[[ RECORDS FOR THIS TASK, beginning ]]

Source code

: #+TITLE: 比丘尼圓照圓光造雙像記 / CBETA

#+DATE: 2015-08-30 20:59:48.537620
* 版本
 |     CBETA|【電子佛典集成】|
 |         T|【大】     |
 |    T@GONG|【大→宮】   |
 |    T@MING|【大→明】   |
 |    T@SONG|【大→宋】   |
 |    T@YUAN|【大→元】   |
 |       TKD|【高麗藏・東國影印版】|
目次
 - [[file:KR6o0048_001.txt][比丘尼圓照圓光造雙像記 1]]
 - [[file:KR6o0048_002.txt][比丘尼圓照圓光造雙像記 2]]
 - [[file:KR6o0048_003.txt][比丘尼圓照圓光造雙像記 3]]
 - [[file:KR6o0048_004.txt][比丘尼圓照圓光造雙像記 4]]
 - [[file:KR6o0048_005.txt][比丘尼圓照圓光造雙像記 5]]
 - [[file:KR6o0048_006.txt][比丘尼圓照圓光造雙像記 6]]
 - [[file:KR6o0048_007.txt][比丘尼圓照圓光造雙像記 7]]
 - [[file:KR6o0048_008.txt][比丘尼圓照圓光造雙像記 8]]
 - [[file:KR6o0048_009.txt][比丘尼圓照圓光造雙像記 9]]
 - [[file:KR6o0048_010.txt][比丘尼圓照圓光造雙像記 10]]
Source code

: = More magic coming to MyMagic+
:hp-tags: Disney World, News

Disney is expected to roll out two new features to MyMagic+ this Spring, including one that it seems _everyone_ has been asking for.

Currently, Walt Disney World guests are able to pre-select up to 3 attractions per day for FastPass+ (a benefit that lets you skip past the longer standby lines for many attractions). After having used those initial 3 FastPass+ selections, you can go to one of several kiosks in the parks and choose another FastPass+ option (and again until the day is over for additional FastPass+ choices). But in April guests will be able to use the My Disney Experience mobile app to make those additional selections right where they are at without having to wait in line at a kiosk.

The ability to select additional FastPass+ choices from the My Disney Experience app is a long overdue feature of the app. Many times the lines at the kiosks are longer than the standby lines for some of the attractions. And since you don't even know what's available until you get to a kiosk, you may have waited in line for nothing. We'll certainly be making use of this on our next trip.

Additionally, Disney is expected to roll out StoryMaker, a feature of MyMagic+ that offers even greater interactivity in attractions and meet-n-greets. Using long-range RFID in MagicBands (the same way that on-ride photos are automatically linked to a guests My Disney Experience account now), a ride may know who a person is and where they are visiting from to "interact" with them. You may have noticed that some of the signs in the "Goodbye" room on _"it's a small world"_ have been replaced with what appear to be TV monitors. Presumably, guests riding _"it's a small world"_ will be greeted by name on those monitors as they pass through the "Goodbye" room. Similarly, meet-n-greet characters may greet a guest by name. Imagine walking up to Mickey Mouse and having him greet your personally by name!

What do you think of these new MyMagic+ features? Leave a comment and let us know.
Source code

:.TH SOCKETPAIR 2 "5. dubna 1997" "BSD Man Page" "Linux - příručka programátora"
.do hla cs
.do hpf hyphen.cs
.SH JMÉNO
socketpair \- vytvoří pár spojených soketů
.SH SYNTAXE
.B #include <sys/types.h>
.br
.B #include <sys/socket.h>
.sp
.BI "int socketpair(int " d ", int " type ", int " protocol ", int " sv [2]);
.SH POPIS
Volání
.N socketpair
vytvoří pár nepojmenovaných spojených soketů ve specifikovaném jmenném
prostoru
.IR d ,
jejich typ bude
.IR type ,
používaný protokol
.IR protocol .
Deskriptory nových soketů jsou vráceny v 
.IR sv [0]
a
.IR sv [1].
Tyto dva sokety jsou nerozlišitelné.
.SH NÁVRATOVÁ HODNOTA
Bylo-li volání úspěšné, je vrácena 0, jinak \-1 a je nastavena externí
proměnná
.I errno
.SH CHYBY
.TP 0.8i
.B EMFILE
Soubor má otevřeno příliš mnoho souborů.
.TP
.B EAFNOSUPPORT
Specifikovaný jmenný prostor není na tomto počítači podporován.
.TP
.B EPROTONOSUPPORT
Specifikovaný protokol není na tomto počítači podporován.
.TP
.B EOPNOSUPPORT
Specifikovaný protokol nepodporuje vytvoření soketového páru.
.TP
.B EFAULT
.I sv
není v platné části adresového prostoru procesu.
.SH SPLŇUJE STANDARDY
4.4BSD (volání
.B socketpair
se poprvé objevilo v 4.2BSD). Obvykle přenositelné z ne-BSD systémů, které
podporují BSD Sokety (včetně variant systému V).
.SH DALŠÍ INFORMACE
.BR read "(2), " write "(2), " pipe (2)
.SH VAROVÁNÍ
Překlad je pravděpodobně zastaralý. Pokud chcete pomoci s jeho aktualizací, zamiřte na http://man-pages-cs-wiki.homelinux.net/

[[ RECORDS FOR THIS TASK, end ]]

TASK STATEMENT –
A single number is expected: how many lines of the data hold the string "není".

REPLY –
3